■ **TASK DIRECTIONS**: Pull out every line below that holds the word "Right".

■ **EXERCISE INPUTS**:
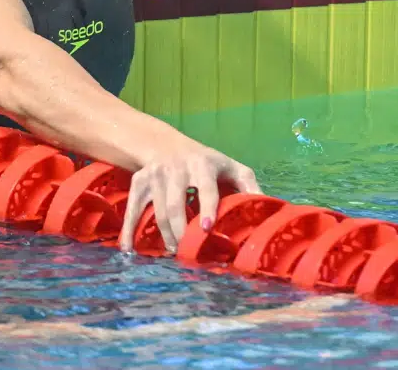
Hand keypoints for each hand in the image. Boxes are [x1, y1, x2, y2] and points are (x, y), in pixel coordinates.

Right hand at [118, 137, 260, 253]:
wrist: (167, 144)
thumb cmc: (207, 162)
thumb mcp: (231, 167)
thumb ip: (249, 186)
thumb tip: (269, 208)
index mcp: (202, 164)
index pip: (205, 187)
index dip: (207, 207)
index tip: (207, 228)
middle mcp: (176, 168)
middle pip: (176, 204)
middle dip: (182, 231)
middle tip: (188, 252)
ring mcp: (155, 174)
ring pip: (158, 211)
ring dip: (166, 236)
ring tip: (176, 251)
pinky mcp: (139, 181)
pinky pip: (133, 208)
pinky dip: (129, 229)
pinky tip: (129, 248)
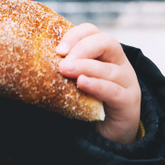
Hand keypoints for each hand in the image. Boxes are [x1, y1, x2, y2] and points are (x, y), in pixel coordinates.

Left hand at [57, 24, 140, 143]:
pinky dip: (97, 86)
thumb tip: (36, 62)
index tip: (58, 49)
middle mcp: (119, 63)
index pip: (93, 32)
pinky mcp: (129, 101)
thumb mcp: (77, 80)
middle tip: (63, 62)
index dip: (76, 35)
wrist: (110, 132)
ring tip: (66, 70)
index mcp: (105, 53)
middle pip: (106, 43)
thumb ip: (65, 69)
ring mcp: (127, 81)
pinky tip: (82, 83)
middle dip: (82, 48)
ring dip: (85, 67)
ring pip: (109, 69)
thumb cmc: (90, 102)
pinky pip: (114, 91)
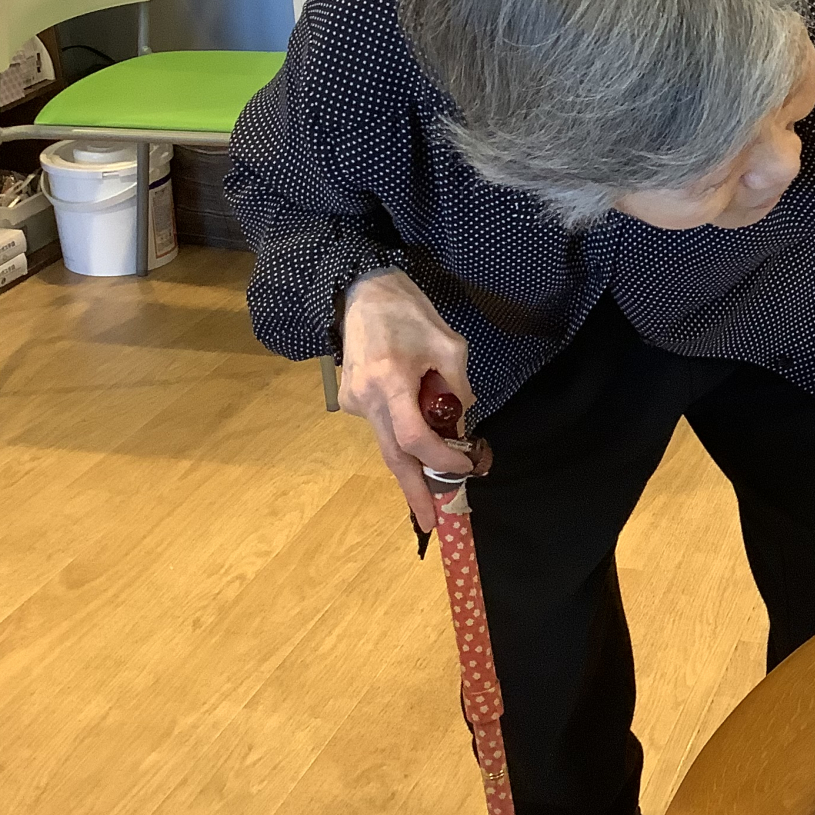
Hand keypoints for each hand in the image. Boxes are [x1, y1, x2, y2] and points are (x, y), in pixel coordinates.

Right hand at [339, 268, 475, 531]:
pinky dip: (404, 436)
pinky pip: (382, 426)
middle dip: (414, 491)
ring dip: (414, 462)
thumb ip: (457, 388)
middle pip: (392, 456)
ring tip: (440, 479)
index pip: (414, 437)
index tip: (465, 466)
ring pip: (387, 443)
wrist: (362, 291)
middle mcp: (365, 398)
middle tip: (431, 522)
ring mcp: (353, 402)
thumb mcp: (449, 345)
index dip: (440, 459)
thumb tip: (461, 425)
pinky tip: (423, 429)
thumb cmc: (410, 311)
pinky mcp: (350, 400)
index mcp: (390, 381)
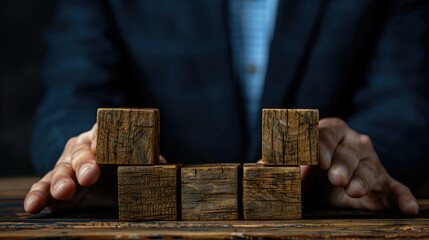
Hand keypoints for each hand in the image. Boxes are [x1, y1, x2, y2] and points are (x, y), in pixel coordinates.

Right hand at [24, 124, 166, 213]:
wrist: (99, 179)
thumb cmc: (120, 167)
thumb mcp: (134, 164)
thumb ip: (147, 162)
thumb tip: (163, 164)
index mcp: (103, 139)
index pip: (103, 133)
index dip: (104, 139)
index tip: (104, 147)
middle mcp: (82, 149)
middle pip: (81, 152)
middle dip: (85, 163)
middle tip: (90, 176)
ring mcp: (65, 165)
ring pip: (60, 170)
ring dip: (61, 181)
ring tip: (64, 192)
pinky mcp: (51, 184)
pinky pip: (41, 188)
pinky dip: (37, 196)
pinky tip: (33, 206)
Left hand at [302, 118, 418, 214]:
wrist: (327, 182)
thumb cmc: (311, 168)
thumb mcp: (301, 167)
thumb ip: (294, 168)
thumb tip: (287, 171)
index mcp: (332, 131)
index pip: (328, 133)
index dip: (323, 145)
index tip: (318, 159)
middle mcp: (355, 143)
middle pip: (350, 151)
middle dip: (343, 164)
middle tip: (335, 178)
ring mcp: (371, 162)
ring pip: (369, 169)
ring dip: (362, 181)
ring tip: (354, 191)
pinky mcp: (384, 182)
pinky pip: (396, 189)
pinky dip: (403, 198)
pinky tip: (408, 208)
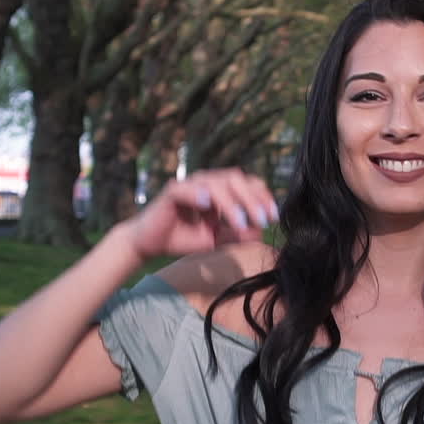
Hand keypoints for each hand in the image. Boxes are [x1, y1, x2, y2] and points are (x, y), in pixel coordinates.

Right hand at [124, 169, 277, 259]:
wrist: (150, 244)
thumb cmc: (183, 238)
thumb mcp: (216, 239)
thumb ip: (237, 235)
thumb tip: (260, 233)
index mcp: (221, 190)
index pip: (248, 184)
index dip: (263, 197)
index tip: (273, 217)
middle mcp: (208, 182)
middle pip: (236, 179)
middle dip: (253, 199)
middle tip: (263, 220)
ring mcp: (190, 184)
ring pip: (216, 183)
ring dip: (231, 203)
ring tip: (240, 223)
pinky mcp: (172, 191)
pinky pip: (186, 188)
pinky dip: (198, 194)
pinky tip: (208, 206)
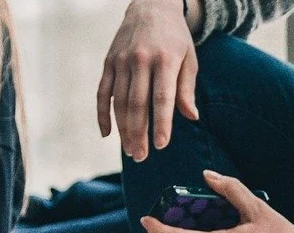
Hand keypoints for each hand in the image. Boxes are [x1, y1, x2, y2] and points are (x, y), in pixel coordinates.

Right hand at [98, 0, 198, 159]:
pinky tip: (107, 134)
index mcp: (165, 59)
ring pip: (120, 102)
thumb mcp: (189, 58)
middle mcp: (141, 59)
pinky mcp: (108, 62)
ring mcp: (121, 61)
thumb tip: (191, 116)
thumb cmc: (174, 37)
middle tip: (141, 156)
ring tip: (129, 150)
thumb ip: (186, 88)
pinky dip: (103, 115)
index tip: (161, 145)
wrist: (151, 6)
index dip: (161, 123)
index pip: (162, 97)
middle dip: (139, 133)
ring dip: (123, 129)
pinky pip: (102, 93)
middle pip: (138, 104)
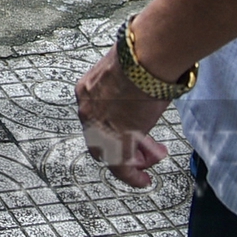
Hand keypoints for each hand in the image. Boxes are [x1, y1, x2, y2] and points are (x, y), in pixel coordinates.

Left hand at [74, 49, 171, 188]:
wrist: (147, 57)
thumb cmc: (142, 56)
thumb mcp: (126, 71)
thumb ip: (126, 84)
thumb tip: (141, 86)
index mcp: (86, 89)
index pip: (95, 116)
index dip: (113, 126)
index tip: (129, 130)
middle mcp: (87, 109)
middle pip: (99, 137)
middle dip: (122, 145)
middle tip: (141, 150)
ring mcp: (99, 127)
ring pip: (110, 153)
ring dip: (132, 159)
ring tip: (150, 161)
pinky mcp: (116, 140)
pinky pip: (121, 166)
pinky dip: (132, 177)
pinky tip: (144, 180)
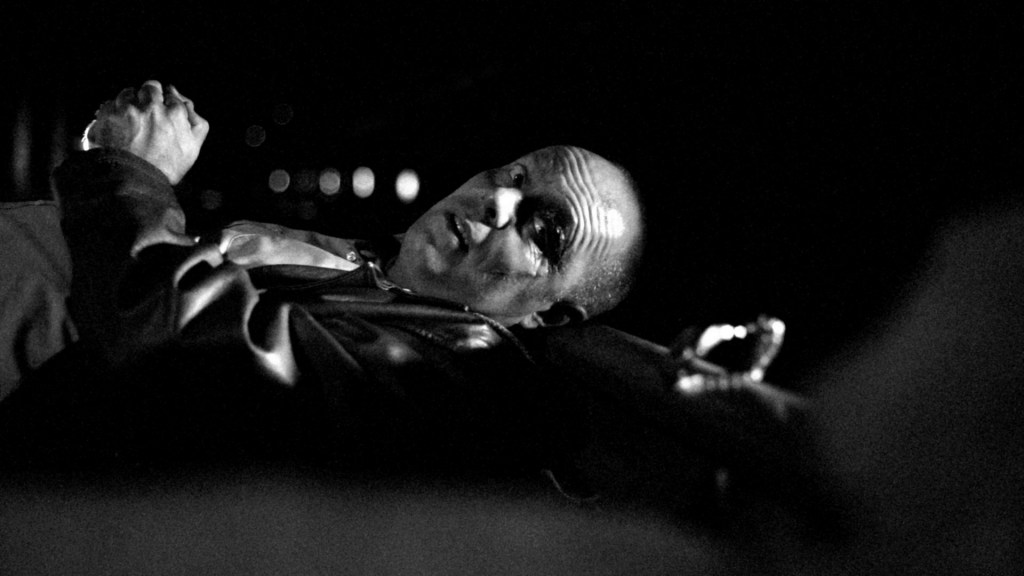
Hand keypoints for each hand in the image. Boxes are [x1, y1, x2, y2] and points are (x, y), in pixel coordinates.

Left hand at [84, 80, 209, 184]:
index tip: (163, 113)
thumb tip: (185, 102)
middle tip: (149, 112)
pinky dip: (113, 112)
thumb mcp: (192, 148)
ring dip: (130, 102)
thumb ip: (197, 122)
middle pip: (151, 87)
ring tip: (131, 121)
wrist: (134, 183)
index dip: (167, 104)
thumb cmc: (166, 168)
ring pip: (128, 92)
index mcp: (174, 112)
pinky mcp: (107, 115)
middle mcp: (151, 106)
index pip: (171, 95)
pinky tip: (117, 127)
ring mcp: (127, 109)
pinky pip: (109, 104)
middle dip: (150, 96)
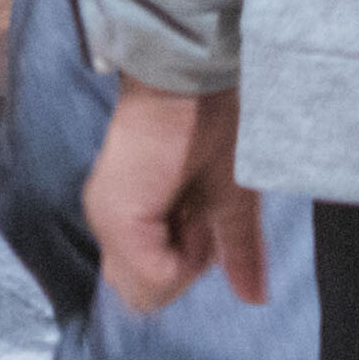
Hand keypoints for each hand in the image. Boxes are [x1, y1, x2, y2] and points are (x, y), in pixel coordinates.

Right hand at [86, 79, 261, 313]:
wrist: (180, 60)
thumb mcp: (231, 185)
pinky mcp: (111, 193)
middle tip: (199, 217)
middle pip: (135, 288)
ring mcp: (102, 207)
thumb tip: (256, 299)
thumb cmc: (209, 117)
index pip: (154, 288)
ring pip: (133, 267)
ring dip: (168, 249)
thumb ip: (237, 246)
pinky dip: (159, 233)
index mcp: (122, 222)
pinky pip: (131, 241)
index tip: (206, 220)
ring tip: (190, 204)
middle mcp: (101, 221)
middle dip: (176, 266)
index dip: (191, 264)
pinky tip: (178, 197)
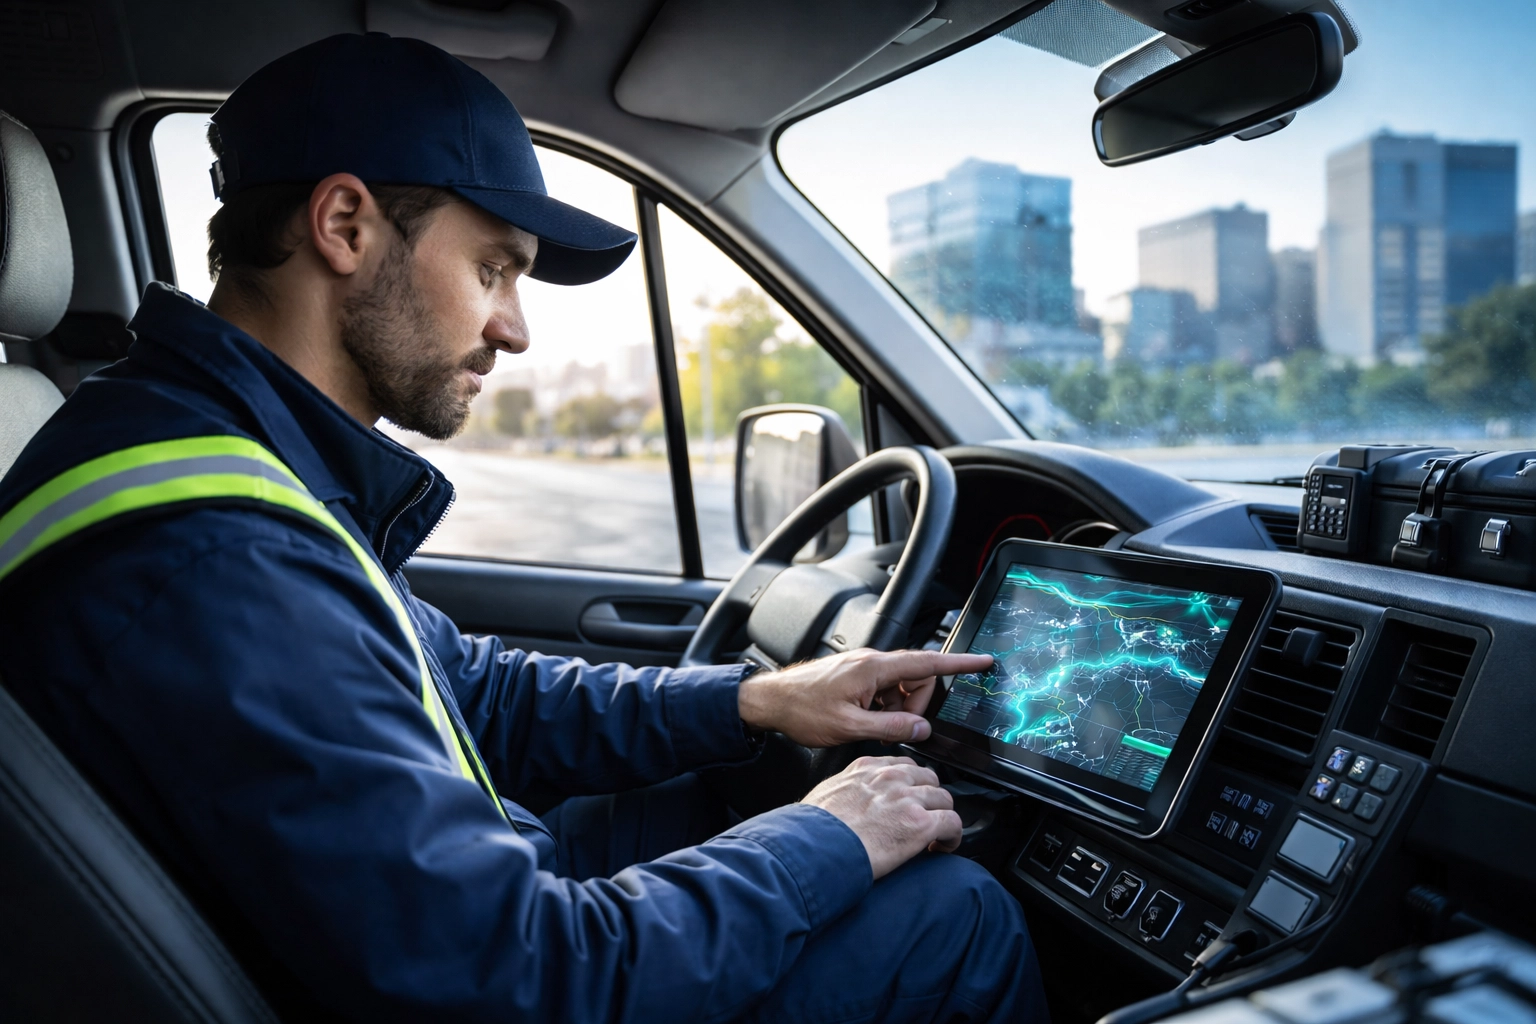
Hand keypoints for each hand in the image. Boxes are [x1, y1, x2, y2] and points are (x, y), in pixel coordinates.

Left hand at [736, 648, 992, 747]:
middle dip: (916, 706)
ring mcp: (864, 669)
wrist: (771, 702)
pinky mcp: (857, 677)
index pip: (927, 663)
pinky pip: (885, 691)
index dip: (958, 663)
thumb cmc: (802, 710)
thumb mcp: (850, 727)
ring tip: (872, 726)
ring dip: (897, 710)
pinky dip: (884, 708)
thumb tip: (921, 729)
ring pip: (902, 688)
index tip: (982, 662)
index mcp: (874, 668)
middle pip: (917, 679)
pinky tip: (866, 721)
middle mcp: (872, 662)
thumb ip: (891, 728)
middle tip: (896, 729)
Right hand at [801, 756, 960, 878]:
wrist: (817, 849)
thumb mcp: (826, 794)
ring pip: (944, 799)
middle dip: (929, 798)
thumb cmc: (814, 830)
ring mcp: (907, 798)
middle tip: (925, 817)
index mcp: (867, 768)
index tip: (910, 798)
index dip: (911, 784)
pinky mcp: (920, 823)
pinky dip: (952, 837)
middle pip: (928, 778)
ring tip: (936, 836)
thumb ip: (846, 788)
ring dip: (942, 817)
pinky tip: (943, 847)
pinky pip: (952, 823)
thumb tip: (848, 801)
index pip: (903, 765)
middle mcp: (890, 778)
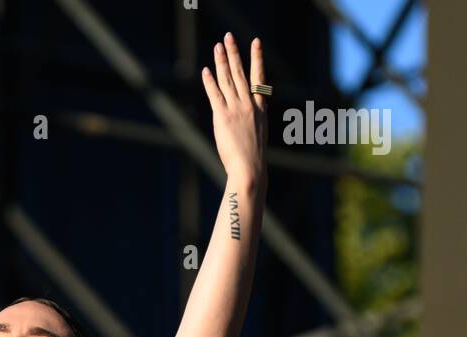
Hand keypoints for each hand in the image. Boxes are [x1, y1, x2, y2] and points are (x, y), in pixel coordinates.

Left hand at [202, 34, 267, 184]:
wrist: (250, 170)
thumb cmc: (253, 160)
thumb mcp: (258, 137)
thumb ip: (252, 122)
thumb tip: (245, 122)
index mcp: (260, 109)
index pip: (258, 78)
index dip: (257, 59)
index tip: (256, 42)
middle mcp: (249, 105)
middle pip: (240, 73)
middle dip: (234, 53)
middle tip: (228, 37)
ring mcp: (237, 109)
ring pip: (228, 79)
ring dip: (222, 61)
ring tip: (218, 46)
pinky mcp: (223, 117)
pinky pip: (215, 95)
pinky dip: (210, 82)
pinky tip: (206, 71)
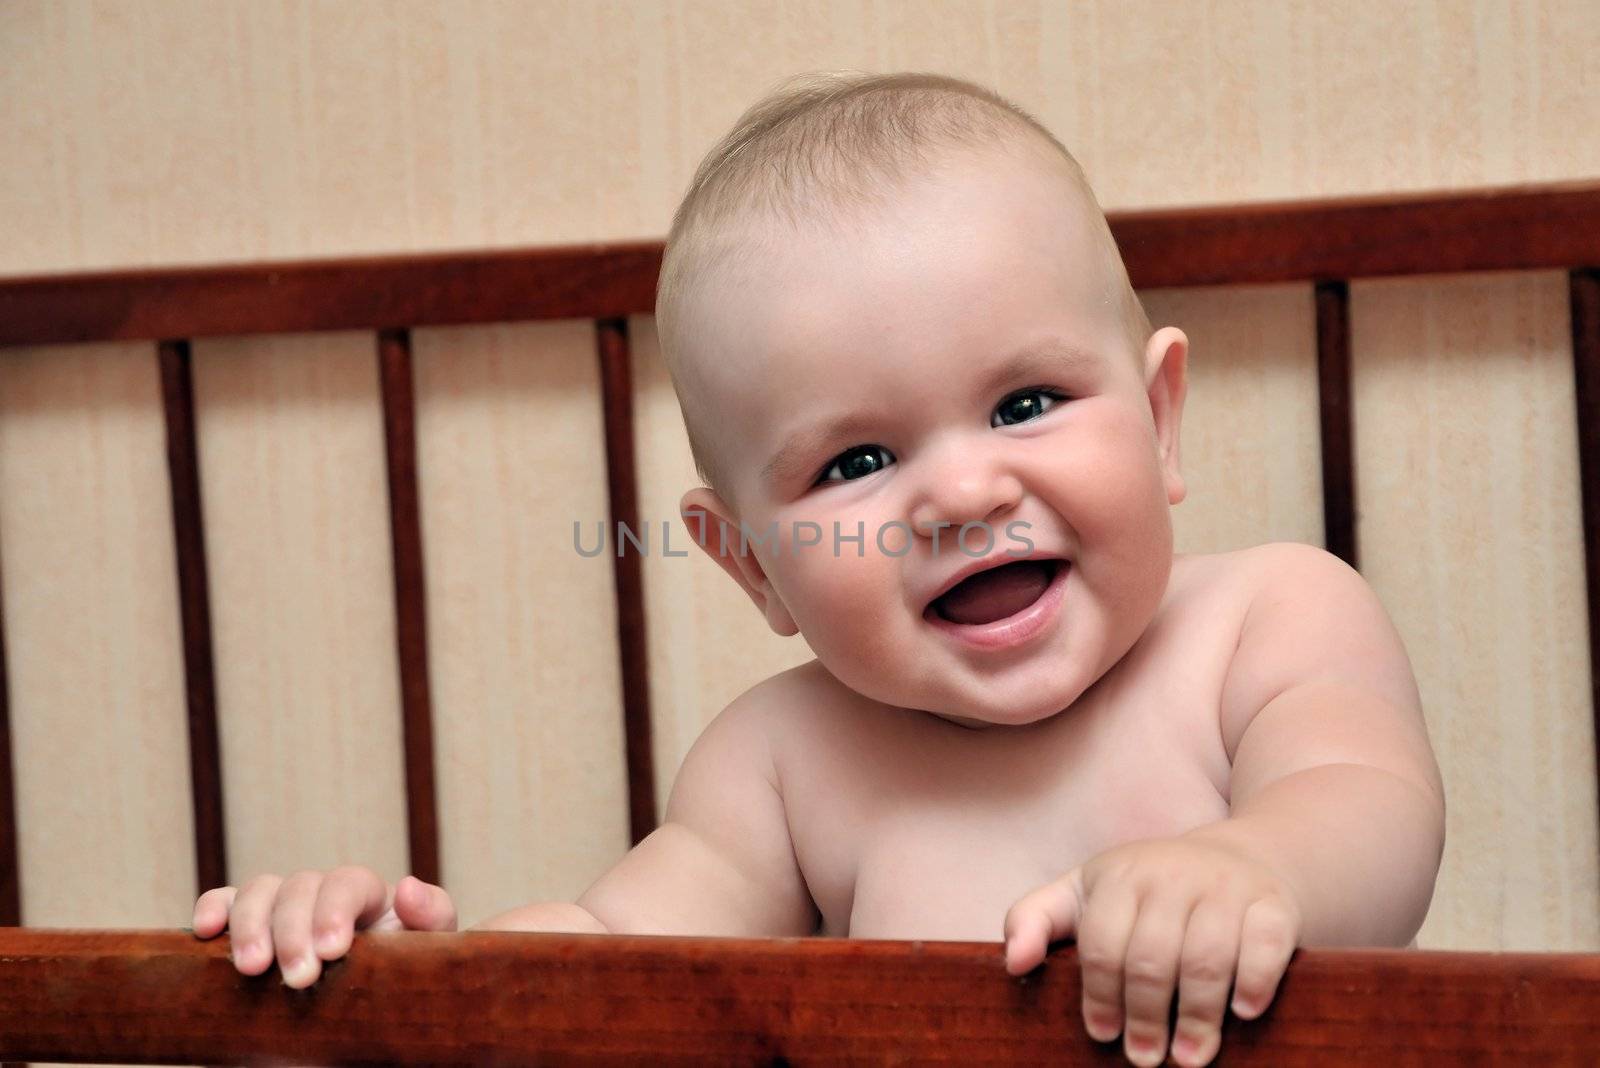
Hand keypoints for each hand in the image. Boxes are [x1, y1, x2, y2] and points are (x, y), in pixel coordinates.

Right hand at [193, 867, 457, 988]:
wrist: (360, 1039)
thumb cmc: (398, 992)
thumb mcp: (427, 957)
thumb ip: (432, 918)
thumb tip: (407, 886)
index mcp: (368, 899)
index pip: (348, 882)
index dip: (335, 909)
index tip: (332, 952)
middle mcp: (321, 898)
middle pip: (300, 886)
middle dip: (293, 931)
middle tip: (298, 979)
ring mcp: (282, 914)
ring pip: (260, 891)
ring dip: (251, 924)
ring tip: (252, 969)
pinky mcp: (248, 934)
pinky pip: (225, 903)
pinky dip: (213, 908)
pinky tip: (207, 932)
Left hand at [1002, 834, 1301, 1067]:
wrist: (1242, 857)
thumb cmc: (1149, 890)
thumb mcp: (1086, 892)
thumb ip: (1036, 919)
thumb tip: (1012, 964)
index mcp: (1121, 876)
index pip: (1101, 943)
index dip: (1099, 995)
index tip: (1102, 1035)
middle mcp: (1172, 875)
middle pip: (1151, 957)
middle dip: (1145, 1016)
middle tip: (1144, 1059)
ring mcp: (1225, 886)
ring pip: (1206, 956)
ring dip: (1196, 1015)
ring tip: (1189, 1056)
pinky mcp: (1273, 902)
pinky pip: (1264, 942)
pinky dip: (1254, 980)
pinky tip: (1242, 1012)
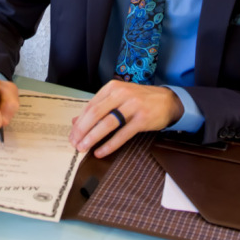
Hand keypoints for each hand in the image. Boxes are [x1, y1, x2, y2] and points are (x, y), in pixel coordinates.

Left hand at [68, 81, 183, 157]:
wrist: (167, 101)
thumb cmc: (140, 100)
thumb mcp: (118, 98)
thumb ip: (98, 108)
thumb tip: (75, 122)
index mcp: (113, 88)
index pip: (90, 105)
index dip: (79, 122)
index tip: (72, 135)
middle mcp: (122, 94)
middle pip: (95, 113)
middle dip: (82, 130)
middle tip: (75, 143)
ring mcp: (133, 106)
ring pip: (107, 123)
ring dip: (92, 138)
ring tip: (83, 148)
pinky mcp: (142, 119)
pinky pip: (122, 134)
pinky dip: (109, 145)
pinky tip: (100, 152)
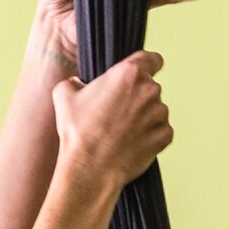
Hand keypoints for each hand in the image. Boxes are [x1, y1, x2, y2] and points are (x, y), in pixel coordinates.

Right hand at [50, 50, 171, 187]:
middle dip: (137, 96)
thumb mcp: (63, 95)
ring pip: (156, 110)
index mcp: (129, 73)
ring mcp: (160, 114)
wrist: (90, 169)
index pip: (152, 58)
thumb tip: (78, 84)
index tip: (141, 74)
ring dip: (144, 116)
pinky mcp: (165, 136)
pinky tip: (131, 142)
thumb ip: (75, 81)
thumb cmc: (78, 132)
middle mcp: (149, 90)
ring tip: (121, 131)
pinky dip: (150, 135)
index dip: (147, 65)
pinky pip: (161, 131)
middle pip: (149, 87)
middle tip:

■ **RESULT FOR THIS EXERCISE**:
Right hand at [118, 137, 260, 253]:
Right hand at [339, 268, 475, 531]:
Right hand at [24, 124, 166, 213]:
Right hand at [124, 169, 277, 259]:
Right hand at [98, 0, 198, 159]:
Right hand at [86, 79, 261, 313]:
Right hand at [801, 756, 960, 878]:
Right hand at [193, 867, 457, 988]:
Right hand at [50, 50, 171, 187]:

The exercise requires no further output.